On Sat, Feb 6, 2016 at 10:25 AM Andreas Sandberg <[email protected]>
wrote:

>
> This seems like a good idea. However, I would argue that registers and
> addresses should normally be unsigned. In both cases, we tend do do
> bit-wise operations on them. Since C doesn¹t define a signed integer
> format, you could even argue that registers that are defined to be signed
> should be declared as unsigned and use explicit conversions since when
> treating their numerical value.
>

I'm not sure what you mean by "C doesn¹t define a signed integer
format"... are you worried about running on machines that don't use two's
complement?  That seems like a pretty unlikely portability issue...


> >Also, as a somewhat related issue, I propose mandating that we shouldn't
> >specify precision using the uint*_t/int*_t flavors unless we need
> >explicit precision, and in many of those cases we should typedef these
> >things, as in Addr.
>
> Agreed as long as we use some moderation.
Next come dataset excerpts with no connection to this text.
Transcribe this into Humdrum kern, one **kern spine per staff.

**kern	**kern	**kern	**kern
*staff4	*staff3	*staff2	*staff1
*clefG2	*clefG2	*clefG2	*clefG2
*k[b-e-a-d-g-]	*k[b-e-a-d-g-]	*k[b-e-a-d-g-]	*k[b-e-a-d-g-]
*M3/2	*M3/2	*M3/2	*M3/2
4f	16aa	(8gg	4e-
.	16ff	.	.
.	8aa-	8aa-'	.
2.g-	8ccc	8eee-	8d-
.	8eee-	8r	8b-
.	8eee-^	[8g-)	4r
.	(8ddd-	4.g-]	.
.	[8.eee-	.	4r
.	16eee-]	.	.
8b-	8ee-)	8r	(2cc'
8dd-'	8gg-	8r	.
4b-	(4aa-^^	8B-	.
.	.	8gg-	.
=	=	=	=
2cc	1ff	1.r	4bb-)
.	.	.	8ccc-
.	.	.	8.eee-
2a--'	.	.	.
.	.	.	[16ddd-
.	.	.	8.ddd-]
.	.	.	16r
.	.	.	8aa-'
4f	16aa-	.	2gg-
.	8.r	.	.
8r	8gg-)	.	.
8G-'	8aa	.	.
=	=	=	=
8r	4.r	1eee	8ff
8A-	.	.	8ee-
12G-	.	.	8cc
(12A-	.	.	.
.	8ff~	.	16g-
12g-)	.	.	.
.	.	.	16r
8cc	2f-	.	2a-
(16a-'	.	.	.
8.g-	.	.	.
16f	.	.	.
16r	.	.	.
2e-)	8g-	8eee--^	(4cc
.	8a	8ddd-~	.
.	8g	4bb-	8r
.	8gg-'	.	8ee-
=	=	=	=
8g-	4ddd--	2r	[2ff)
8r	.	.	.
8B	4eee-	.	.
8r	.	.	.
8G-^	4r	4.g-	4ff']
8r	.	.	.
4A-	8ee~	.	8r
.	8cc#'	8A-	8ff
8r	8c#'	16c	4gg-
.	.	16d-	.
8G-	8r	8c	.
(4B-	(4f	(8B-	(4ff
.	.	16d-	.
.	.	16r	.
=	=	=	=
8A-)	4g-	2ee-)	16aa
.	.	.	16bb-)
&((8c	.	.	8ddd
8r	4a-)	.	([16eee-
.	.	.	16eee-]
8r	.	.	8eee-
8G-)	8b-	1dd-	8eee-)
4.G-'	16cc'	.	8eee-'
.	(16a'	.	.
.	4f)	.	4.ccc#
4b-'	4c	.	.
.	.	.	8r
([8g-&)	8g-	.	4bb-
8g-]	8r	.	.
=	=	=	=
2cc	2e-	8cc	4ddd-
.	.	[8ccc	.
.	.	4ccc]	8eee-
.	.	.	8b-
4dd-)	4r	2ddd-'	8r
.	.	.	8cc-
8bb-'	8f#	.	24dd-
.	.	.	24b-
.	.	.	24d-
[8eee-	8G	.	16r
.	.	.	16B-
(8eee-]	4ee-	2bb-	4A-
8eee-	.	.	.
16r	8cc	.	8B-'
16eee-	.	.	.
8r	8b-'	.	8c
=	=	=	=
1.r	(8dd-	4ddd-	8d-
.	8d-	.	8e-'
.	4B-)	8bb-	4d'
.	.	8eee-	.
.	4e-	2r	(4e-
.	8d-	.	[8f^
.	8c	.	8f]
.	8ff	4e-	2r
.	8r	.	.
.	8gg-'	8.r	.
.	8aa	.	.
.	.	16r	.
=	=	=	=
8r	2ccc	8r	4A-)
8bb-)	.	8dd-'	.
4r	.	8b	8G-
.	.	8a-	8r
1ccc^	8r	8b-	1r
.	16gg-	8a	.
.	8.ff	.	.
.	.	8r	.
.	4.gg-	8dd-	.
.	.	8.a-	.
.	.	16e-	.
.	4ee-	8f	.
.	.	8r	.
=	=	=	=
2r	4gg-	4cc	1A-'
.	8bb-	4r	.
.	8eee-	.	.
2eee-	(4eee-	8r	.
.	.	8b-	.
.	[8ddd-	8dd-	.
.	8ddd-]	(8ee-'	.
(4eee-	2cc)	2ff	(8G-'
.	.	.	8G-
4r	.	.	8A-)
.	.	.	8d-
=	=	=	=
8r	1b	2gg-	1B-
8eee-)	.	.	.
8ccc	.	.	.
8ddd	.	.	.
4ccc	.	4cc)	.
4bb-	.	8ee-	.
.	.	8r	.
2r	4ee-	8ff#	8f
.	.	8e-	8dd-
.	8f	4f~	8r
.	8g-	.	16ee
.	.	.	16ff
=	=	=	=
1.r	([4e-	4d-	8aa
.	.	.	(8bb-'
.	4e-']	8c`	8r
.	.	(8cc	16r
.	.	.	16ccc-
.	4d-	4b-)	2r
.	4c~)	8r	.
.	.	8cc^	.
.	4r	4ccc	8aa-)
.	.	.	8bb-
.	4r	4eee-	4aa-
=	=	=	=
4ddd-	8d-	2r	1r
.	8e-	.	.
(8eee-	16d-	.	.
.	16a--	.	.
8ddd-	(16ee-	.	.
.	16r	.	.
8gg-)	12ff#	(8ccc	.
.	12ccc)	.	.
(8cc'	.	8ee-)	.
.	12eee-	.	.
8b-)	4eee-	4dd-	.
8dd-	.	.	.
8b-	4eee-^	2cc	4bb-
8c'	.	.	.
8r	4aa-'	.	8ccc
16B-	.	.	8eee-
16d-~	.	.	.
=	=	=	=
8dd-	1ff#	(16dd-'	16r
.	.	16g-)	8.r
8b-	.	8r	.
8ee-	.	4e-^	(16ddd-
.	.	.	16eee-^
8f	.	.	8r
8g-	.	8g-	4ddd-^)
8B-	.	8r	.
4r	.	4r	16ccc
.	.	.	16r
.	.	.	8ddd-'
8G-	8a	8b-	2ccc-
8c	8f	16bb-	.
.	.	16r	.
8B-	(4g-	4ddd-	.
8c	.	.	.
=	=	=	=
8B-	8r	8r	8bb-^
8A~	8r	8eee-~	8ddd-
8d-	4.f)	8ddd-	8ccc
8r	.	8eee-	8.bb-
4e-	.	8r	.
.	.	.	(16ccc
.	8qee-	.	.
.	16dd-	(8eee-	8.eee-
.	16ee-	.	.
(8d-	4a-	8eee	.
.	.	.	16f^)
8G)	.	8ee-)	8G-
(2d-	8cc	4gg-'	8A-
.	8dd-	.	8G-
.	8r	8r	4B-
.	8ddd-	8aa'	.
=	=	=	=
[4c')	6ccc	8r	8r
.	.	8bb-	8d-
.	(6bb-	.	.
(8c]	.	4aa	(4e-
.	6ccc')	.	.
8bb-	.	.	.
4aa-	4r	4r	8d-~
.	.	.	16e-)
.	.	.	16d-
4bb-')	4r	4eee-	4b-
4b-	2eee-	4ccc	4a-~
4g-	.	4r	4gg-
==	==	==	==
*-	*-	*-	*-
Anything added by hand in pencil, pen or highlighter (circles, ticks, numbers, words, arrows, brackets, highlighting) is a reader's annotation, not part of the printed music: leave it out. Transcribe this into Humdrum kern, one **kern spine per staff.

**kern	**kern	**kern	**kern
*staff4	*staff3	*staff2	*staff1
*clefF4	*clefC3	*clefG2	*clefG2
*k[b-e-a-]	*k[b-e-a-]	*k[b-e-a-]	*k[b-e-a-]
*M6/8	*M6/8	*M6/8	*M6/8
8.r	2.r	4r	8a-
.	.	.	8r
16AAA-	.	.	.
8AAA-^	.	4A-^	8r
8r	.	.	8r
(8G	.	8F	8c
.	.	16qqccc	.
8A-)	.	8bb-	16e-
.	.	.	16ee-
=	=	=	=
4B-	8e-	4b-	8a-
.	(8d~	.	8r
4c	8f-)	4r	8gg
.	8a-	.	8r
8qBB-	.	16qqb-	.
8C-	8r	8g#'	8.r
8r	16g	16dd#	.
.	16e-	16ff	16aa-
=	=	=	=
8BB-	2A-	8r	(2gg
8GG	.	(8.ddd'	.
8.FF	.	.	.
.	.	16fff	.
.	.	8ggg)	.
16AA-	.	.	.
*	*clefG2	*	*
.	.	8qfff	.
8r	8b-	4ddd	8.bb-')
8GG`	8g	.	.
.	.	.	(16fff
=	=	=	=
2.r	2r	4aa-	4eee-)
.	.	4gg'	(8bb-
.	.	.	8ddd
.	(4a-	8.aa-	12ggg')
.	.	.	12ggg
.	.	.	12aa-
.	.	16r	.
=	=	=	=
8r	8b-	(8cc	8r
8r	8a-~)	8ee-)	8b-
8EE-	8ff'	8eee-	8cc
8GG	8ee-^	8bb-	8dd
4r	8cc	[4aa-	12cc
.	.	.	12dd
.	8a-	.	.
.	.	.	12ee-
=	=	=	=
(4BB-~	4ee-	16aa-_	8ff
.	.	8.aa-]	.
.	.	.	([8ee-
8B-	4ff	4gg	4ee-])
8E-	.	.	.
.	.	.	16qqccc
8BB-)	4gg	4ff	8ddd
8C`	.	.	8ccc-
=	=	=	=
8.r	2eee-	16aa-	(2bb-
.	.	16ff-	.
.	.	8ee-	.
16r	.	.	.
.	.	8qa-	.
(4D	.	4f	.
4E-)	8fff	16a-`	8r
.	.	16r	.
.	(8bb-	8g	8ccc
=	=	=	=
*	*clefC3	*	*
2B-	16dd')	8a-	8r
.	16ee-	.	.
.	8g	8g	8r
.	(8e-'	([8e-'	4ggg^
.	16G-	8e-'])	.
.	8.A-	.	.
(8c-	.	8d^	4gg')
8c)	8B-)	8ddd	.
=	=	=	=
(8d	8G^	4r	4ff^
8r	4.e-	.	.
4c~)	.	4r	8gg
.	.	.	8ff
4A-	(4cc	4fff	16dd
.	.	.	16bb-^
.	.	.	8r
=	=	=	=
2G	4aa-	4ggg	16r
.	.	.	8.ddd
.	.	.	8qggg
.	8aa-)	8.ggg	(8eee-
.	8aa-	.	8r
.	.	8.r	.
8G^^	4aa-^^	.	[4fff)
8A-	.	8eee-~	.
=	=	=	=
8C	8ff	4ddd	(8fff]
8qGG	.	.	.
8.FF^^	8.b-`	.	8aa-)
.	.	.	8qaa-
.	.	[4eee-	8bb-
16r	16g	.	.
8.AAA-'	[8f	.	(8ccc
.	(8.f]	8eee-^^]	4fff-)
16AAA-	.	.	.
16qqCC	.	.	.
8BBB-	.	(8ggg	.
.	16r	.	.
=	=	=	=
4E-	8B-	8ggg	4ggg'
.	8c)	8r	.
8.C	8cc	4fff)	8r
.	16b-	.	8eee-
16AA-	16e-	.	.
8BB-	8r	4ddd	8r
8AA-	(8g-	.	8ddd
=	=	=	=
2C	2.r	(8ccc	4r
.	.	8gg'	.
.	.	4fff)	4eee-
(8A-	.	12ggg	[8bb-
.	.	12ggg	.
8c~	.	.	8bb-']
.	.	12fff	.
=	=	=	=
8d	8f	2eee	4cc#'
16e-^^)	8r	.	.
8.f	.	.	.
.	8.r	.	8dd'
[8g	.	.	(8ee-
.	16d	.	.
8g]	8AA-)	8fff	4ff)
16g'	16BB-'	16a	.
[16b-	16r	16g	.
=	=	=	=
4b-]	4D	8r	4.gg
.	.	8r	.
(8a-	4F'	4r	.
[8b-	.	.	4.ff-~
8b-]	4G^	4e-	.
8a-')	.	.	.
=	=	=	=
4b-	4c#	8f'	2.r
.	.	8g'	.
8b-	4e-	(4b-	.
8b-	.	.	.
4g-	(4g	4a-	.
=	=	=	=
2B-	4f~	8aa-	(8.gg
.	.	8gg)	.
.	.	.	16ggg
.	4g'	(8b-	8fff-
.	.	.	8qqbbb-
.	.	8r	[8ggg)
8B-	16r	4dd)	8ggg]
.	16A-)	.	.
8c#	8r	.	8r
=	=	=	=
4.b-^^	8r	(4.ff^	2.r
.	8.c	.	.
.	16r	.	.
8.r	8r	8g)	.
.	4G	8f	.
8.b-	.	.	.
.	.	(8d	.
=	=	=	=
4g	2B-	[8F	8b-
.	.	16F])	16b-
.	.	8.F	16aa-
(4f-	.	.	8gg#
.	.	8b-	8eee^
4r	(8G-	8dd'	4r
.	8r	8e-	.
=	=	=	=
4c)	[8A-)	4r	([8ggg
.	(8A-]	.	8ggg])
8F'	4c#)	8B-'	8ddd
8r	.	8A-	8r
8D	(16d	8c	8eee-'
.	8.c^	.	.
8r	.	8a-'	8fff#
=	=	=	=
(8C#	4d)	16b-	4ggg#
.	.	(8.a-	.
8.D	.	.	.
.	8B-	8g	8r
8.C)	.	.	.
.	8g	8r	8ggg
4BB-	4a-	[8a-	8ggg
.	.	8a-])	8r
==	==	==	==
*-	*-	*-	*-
Types that are used in multiple
> places/components (e.g., CPU ID, socket ID, task ID, PID) should
> definitely be typedefed. Creating a typdef for registers that match
> existing uint*_t/int*_t definitions seems redundant in most cases.
>

Can you clarify?  There are already existing typedefs for addresses and
registers (Addr and IntReg/FloatReg etc.), and it's important to use these
because we support both 32- and 64-bit ISAs.  Certainly in the
implementation of the StaticInst::execute() methods there is often a lot of
gnarly casting going on to get semantics right, but I would argue that
that's the only place there's any reason to use uint*_t/int*_t types for
registers.

Or are you talking about control registers for I/O devices?  In that case I
might agree with you, but unless you're actually working on modeling I/O
devices, that's a pretty narrow exception.